Exercise details: Word for word, restate each of the entries below, and drop every picture.
....................
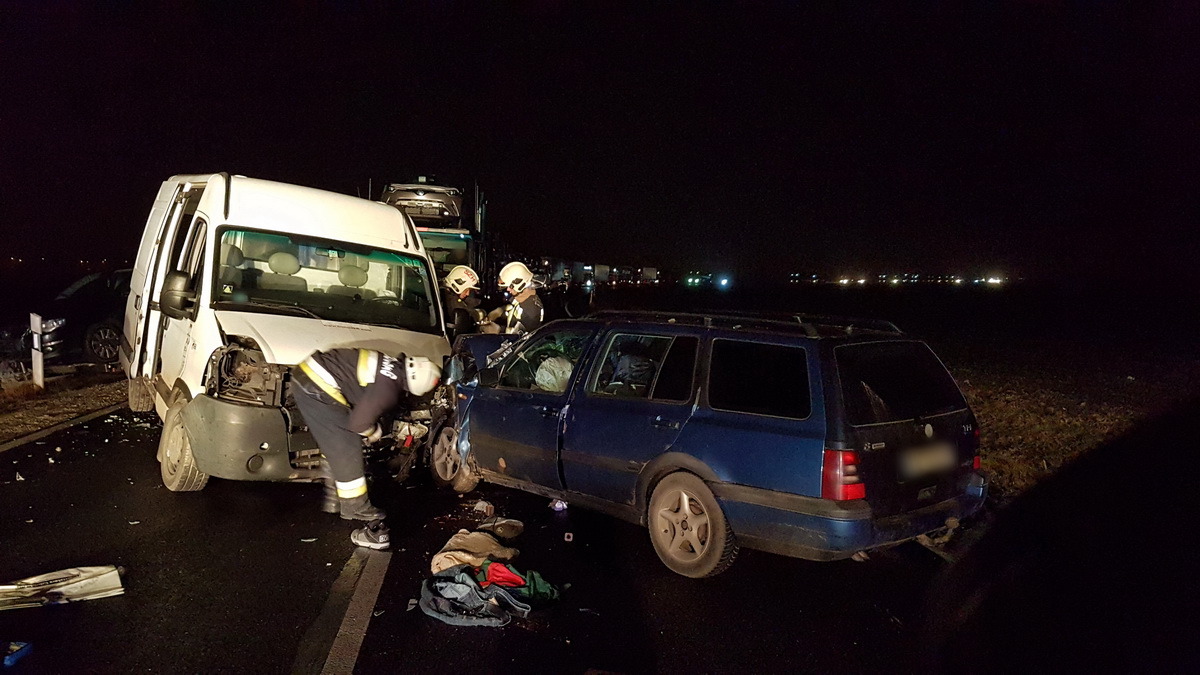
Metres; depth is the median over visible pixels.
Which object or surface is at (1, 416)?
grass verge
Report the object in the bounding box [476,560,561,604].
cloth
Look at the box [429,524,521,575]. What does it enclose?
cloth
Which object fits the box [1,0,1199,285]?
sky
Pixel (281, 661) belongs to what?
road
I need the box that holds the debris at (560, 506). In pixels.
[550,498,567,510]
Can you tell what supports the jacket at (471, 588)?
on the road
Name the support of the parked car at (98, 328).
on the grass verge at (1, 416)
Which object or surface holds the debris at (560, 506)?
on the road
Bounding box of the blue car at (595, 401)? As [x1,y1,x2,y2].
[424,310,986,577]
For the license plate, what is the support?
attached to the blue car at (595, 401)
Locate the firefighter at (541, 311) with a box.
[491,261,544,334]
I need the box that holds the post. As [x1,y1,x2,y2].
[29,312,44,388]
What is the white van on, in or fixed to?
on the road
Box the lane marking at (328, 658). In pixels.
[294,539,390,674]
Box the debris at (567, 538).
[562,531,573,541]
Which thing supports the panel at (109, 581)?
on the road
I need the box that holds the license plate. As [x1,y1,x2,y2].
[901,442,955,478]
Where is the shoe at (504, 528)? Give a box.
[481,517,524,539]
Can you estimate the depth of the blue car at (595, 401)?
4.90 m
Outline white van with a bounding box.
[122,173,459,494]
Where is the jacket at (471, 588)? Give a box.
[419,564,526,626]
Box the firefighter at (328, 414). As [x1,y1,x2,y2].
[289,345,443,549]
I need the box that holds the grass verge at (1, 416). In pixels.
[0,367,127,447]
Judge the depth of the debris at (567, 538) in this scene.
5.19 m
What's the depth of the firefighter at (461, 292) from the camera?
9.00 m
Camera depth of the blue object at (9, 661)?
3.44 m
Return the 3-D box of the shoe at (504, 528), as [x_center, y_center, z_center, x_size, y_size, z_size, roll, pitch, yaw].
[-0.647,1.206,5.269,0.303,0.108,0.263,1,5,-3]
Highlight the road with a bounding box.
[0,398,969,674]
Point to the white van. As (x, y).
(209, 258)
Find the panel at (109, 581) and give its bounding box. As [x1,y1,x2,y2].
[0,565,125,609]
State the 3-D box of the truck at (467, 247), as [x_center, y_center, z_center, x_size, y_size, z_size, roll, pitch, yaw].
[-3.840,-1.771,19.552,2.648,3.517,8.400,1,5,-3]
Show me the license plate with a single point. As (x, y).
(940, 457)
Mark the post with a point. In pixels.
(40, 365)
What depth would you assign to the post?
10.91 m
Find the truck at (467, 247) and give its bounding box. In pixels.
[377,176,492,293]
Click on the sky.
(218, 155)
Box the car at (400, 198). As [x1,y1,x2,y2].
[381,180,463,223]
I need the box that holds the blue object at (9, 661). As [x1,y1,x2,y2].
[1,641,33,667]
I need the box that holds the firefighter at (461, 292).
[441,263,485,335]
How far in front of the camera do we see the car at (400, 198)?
....................
Reply:
Metres; depth is the median over visible pixels.
Which object or surface is at (1, 416)?
grass verge
Report the object in the bounding box [476,560,561,604].
cloth
Look at the box [429,524,521,575]. What does it enclose?
cloth
Which object fits the box [1,0,1199,285]?
sky
Pixel (281, 661) belongs to what?
road
I need the box that holds the debris at (560, 506). In pixels.
[550,498,567,510]
Can you tell what supports the jacket at (471, 588)?
on the road
Name the support of the parked car at (98, 328).
on the grass verge at (1, 416)
Which object or surface holds the debris at (560, 506)?
on the road
Bounding box of the blue car at (595, 401)? As [x1,y1,x2,y2].
[424,310,986,577]
For the license plate, what is the support?
attached to the blue car at (595, 401)
Locate the firefighter at (541, 311) with a box.
[491,261,544,334]
I need the box that holds the post. As [x1,y1,x2,y2].
[29,312,44,388]
What is the white van on, in or fixed to?
on the road
Box the lane marking at (328, 658). In pixels.
[294,539,390,674]
Box the debris at (567, 538).
[562,531,573,541]
Which thing supports the panel at (109, 581)?
on the road
I need the box that holds the license plate. As [x1,y1,x2,y2].
[901,442,955,478]
Where is the shoe at (504, 528)? Give a box.
[481,517,524,539]
Can you estimate the depth of the blue car at (595, 401)?
4.90 m
Outline white van with a bounding box.
[122,173,459,494]
Where is the jacket at (471, 588)? Give a box.
[419,564,526,626]
Box the firefighter at (328, 414). As [x1,y1,x2,y2].
[289,345,443,549]
I need the box that holds the grass verge at (1, 416). In pixels.
[0,367,127,447]
Judge the depth of the debris at (567, 538) in this scene.
5.19 m
What's the depth of the firefighter at (461, 292) from the camera?
9.00 m
Camera depth of the blue object at (9, 661)?
3.44 m
Return the 3-D box of the shoe at (504, 528), as [x_center, y_center, z_center, x_size, y_size, z_size, roll, pitch, yaw].
[-0.647,1.206,5.269,0.303,0.108,0.263,1,5,-3]
Highlight the road with a bounding box.
[0,398,969,674]
Point to the white van. As (x, y).
(209, 258)
Find the panel at (109, 581) and give its bounding box. As [x1,y1,x2,y2].
[0,565,125,609]
State the 3-D box of the truck at (467, 247), as [x_center, y_center, z_center, x_size, y_size, z_size, roll, pitch, yaw].
[-3.840,-1.771,19.552,2.648,3.517,8.400,1,5,-3]
Show me the license plate with a single point. As (x, y).
(940, 457)
Mark the post with a point. In pixels.
(40, 365)
What depth would you assign to the post?
10.91 m
Find the truck at (467, 247) and give its bounding box. In pixels.
[377,176,492,293]
Click on the sky.
(218, 155)
Box the car at (400, 198). As [x1,y1,x2,y2].
[381,180,463,223]
I need the box that holds the blue object at (9, 661). As [x1,y1,x2,y2].
[1,641,33,667]
I need the box that holds the firefighter at (461, 292).
[441,263,485,335]
How far in front of the camera do we see the car at (400, 198)?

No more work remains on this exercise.